O PRESIDENTE DO INSTITUTO NACIONAL DE METROLOGIA, QUALIDADE E TECNOLOGIA -
INMETRO, no exercício da competência que lhe foi outorgada pelos artigos 4º, § 2º, da Lei nº 5.966, de 11 de dezembro de 1973, e 3º, incisos I e IV, da Lei nº 9.933, de 20 de dezembro de 1999, combinado com o disposto nos artigos 18, inciso V, do Anexo I ao Decreto nº 6.275, de 28 de novembro de 2007, e 105, inciso V, do Anexo à Portaria nº 2, de 4 de janeiro de 2017, do então Ministério da Indústria, Comércio Exterior e Serviços, considerando o que determina o Decreto nº 10.139, de 28 de novembro de 2019, e o que consta no Processo SEI nº 0052600.002582/2021-36, resolve:
Objeto e âmbito de aplicação
Art. 1º Fica aprovado o Regulamento Consolidado para Motores Elétricos Trifásicos de Indução Rotor Gaiola de Esquilo, na forma dos Requisitos de Avaliação da Conformidade e das Especificações para o Selo de Identificação da Conformidade, na forma da Etiqueta Nacional de Conservação de Energia (ENCE), fixados, respectivamente, nos Anexos I e II desta Portaria.

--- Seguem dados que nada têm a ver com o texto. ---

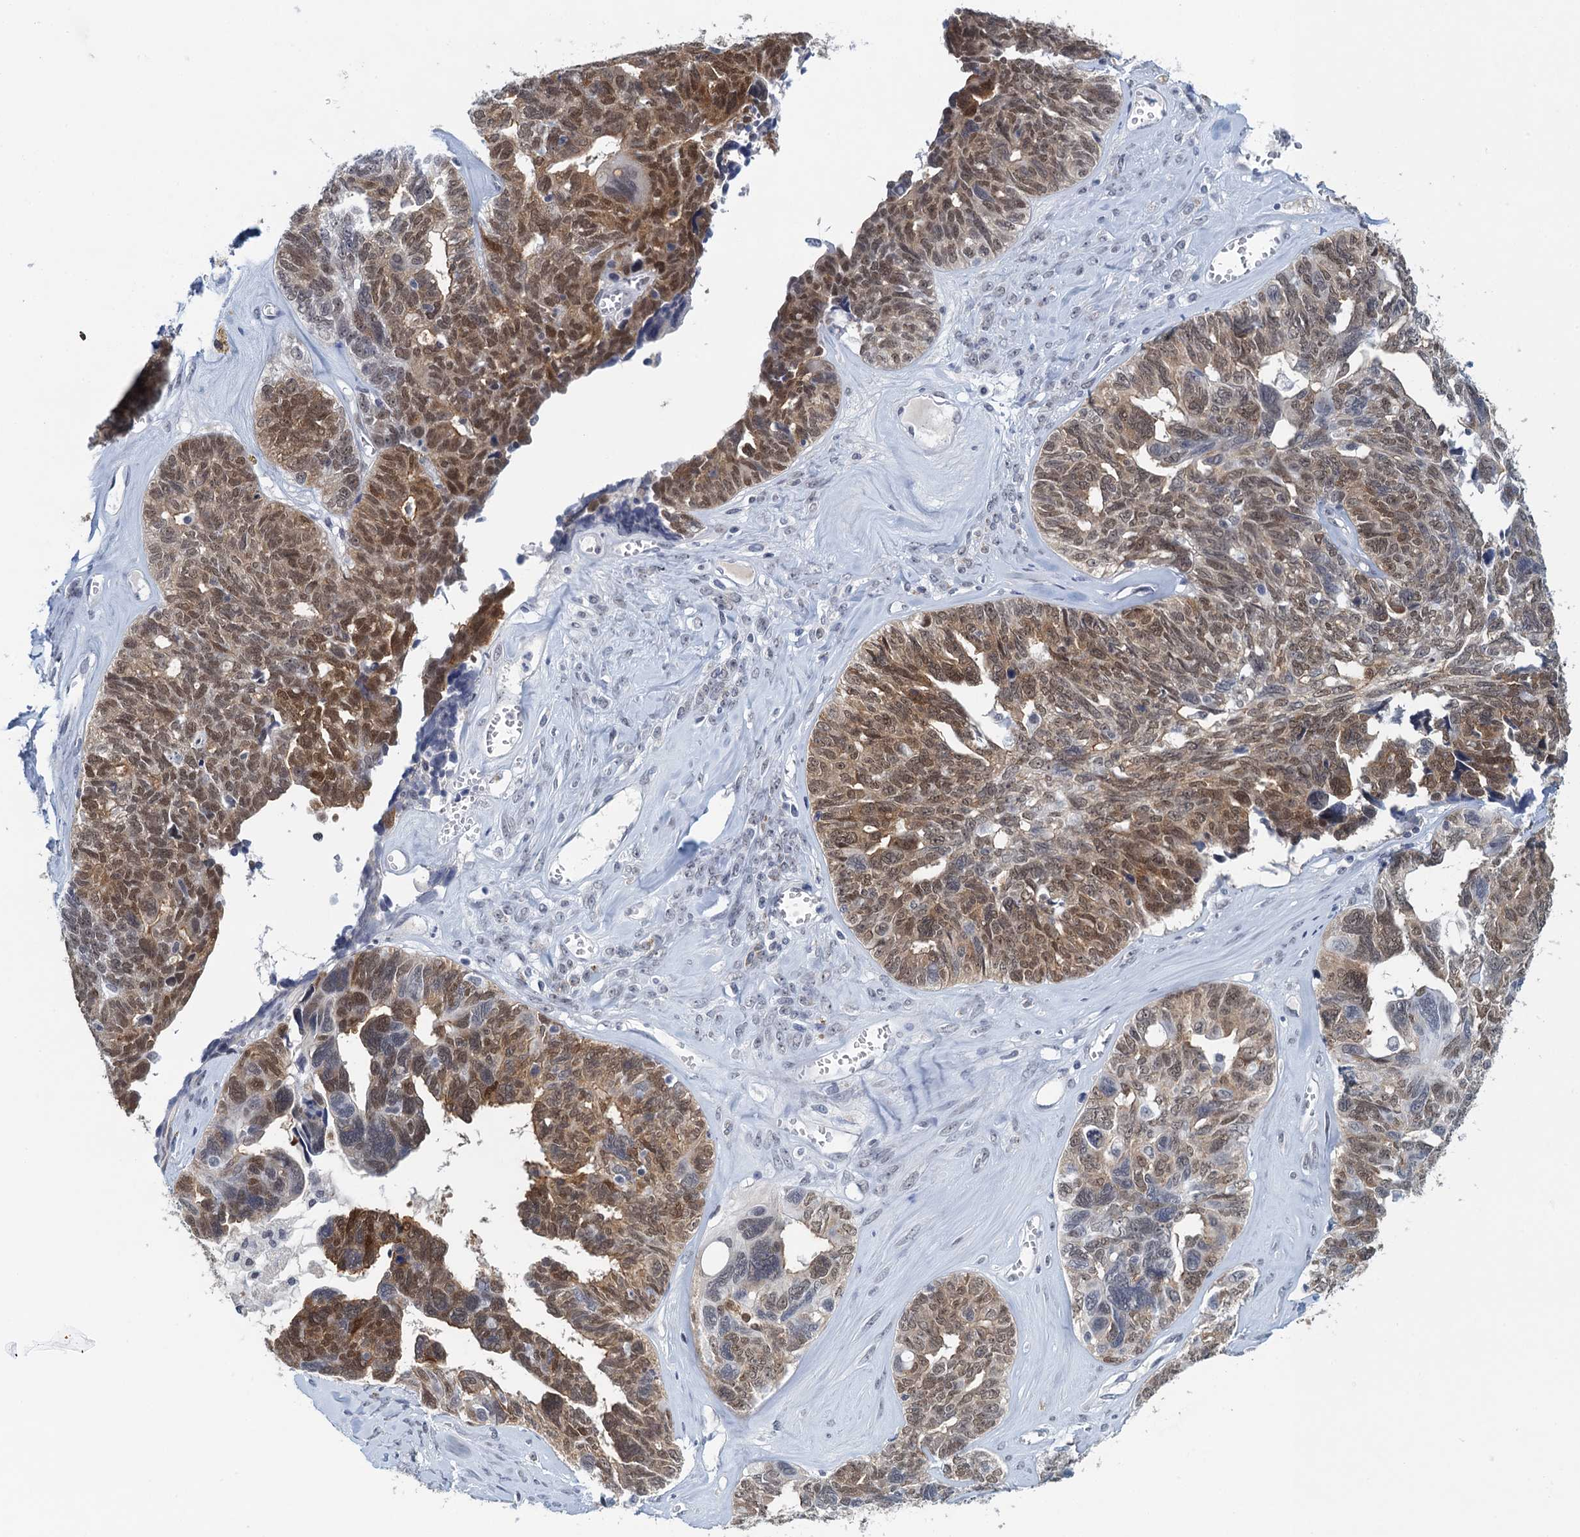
{"staining": {"intensity": "moderate", "quantity": ">75%", "location": "cytoplasmic/membranous,nuclear"}, "tissue": "ovarian cancer", "cell_type": "Tumor cells", "image_type": "cancer", "snomed": [{"axis": "morphology", "description": "Cystadenocarcinoma, serous, NOS"}, {"axis": "topography", "description": "Ovary"}], "caption": "Serous cystadenocarcinoma (ovarian) stained with a protein marker shows moderate staining in tumor cells.", "gene": "EPS8L1", "patient": {"sex": "female", "age": 79}}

Art. 2º Os fornecedores de motores elétricos trifásicos de indução rotor gaiola de esquilo deverão atender integralmente ao disposto no presente Regulamento.
Art. 3º O motor elétrico trifásico de indução rotor gaiola de esquilo objeto deste Regulamento, podendo doravante ser denominado de, simplesmente, motor, deverá ser fabricado, importado, distribuído, e comercializado, com seu respectivo rendimento nominal e fator de potência informados corretamente ao consumidor.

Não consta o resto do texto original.